Once the face of retail in America, Sears (NASDAQ:SHLD) has struggled to compete for the past several years in the space it once dominated.
The company failed to adapt to the new era of e-commerce, and as a result, it has lost 60% of its sales since 2011. The big sales drop led to a huge profitability drop, and in that time span, Sears managed to pile up $11 billion in cumulative losses. To make matters worse, the balance sheet is loaded up with debt. Overall, to most market observers, Sears stock has for a long time been nothing more than a ticking time bomb.
It looks like that ticking time bomb might explode soon.
According to the Wall Street Journal, Sears has hired boutique restructuring firm M-III Partners to “prepare a bankruptcy filing that could come as soon as this week.” The short of it is that Sears has $134 million in debt due on Monday. Debt becoming due isn’t the novel thing here.
Hedge fund manager Sears chairman Eddie Lampert has usually staved off bankruptcy before by making the debt payment. But, the novel thing is that Lampert won’t be making the payment this time. Instead, he wants to restructure the company in a big way, and with mountains of debt on the balance sheet, such a restructuring would most likely include a bankruptcy filing.
So, here we are. Once one of the largest and most powerful retailers in the world, Sears is days away from a bankruptcy filing.
SHLD stock is trading down on the news. As of this writing, SHLD stock is down about 30% to fresh all-time lows of 40 cents. Given the present situation, there is only more pain ahead for SHLD, and buying the dip here is much worse than trying to catch a falling knife. It is trying to catch a bomb that is ready to explode.
How Sears Stock Got Here
Sears was once one of the largest and most powerful retailers not just in America, but in the world. As recently as 2001, both Sears and Kmart (which Sears owns) were among the ten largest retailers in the world. Today, Sears is on the verge of bankruptcy.
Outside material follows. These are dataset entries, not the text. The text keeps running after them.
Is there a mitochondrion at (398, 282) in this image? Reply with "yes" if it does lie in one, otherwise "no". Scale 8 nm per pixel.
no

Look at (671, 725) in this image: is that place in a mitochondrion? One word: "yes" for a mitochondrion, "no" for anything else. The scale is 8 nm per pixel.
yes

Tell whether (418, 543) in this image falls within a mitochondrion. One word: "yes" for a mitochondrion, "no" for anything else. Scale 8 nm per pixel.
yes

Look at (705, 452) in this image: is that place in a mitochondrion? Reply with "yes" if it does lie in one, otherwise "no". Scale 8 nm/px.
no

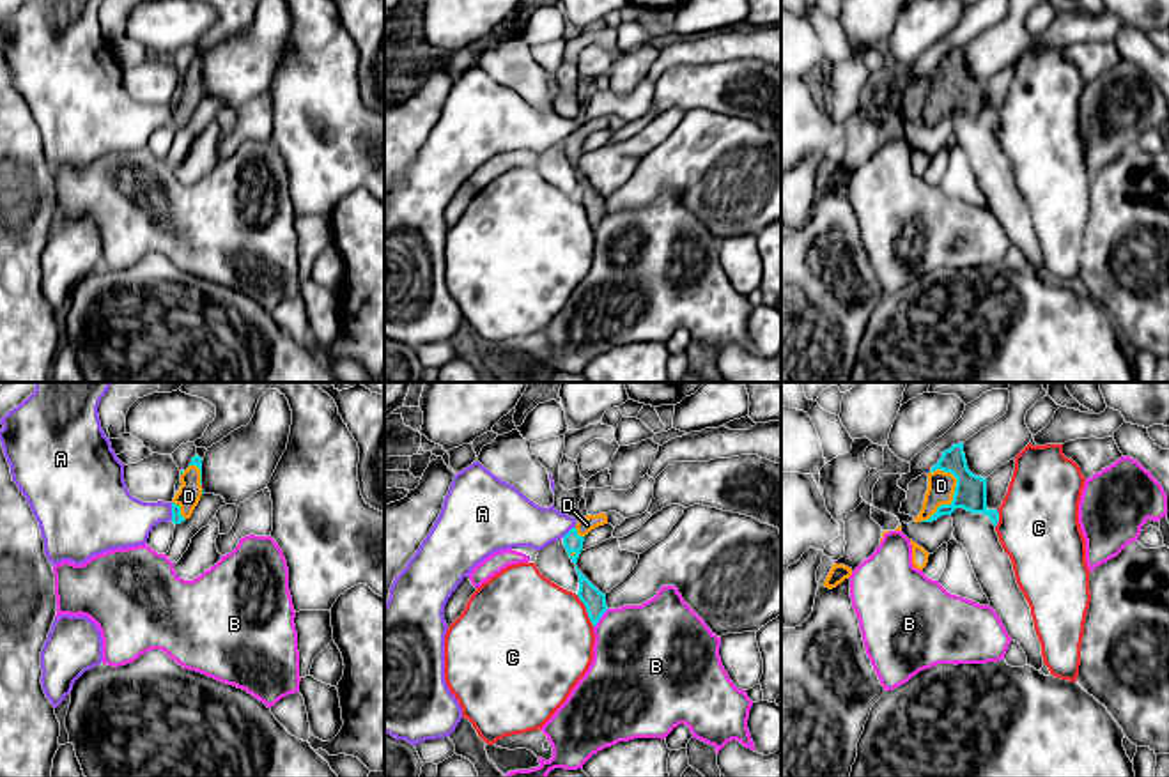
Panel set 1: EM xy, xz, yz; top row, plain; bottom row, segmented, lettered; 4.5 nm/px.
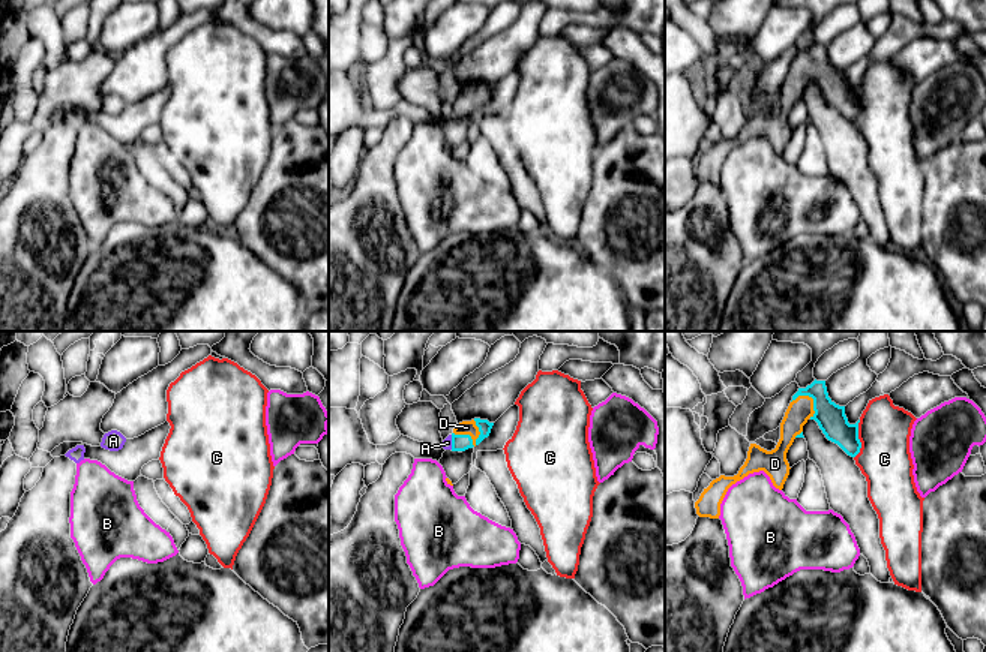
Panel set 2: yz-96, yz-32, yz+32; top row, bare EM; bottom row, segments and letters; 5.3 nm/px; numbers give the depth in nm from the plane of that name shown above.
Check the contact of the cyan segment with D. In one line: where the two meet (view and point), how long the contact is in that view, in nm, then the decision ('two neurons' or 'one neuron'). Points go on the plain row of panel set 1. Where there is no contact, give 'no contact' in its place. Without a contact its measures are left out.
contact yz (952, 105); length 280 nm; one neuron

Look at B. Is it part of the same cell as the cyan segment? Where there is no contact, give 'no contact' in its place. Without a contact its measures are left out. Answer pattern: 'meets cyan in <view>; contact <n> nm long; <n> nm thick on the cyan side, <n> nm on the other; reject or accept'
meets cyan in xz; contact 110 nm long; 100 nm thick on the cyan side, 440 nm on the other; reject

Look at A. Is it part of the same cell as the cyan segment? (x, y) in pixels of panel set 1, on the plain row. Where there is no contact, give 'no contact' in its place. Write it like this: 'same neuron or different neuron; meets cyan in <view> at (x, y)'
different neuron; meets cyan in xy at (172, 115)

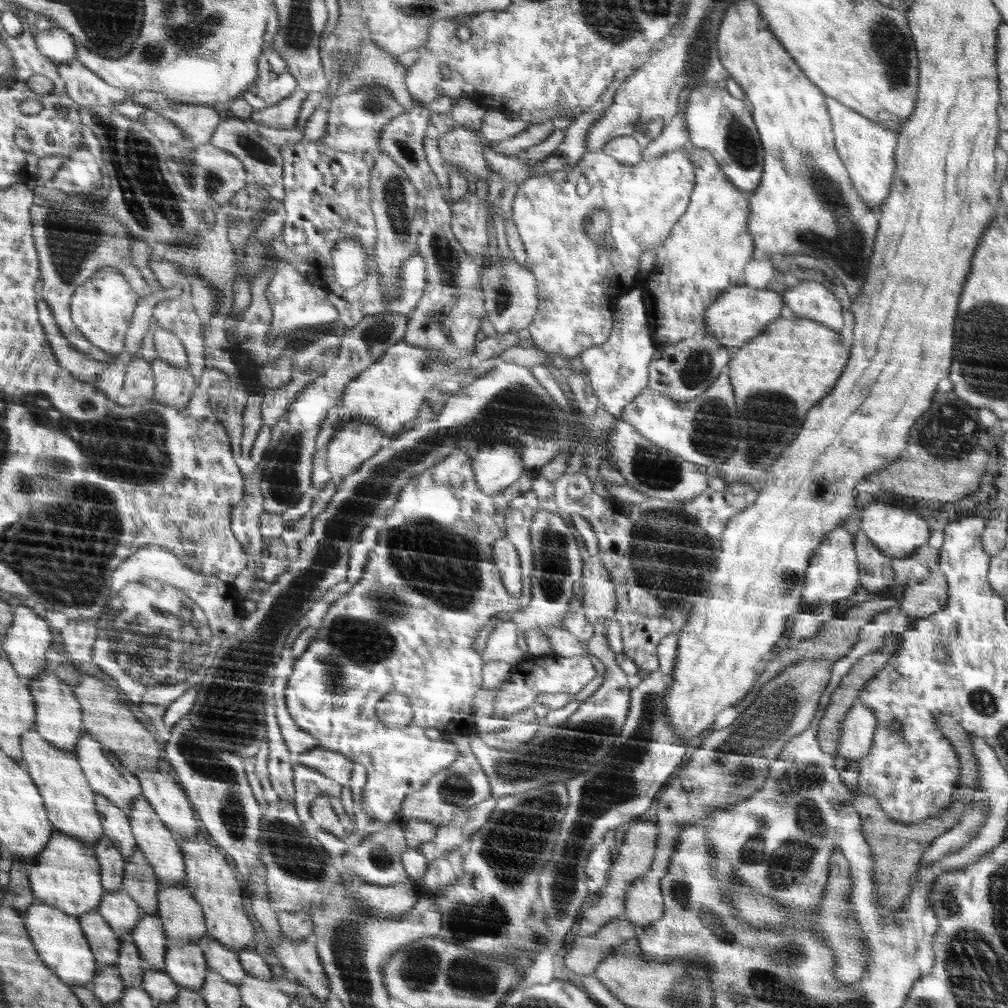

The demise of Sears is one of the more interesting stories in the market, and it is full of lessons for market observers. The two biggest of those lessons? Leverage can be a company’s Achilles heel, and cost-cutting without investment usually kills growth.
Many would say the Sears ship sunk because of the massive debt load on the company’s balance sheet. As losses ran up, so did the company’s debt load. With such a large debt load, Sears’ hands were tied when it came to improving operations. They didn’t have enough cash to do so, and even if they funded such improvements through debt, that would only further burden the already distressed company. Plus, the debt became a ticking time bomb. With losses adding up and finite resources on the balance sheet, eventually the debt bomb would explode and Sears would file for bankruptcy.
The other big thing that crippled Sears was a focus on cost-cutting at the expense of growth and improvement. As e-commerce went mainstream at the start of this decade, Sears started losing market share and sales dropped. In response, Sears should have invested into e-commerce, updated store presentations, and improved product assortment.
Instead, Sears cut expenses and ran a “bare bones” model. That didn’t help the situation. Without a formidable e-commerce presence, Sears missed out on the whole e-commerce train. And, without pleasant store presentations, consumers who did still shop in-store didn’t want to shop at Sears locations. Thus, by cutting out expenses without investing, Sears made itself the eyesore of retail.
Where Sears Goes Next
Eddie Lampert has a plan for SHLD stock. He wants to restructure the whole business to make it a smaller and actually profitable operation.
Specifically, Lampert wants to sell $1.5 billion in real estate and divest $1.75 billion of other assets. In so doing, he hopes to cut $1 billion from the company’s $5.5 billion debt load. The end result will be a smaller Sears that will be able to invest in itself and hopefully turn a profit.
I think this could happen. The only way Sears stock survives is if it shrinks by a ton.
But, such a restructuring will be tough, costly and time-consuming. And, it would likely happen after a bankruptcy filing and after current shareholders are wiped out.
Thus, buying SHLD stock here seems like a lost cause.
Bottom Line on SHLD Stock
The SHLD bankruptcy that we all knew was coming is almost here. As such, there is no reason to own SHLD stock at this point in time.
As of this writing, Luke was long WMT.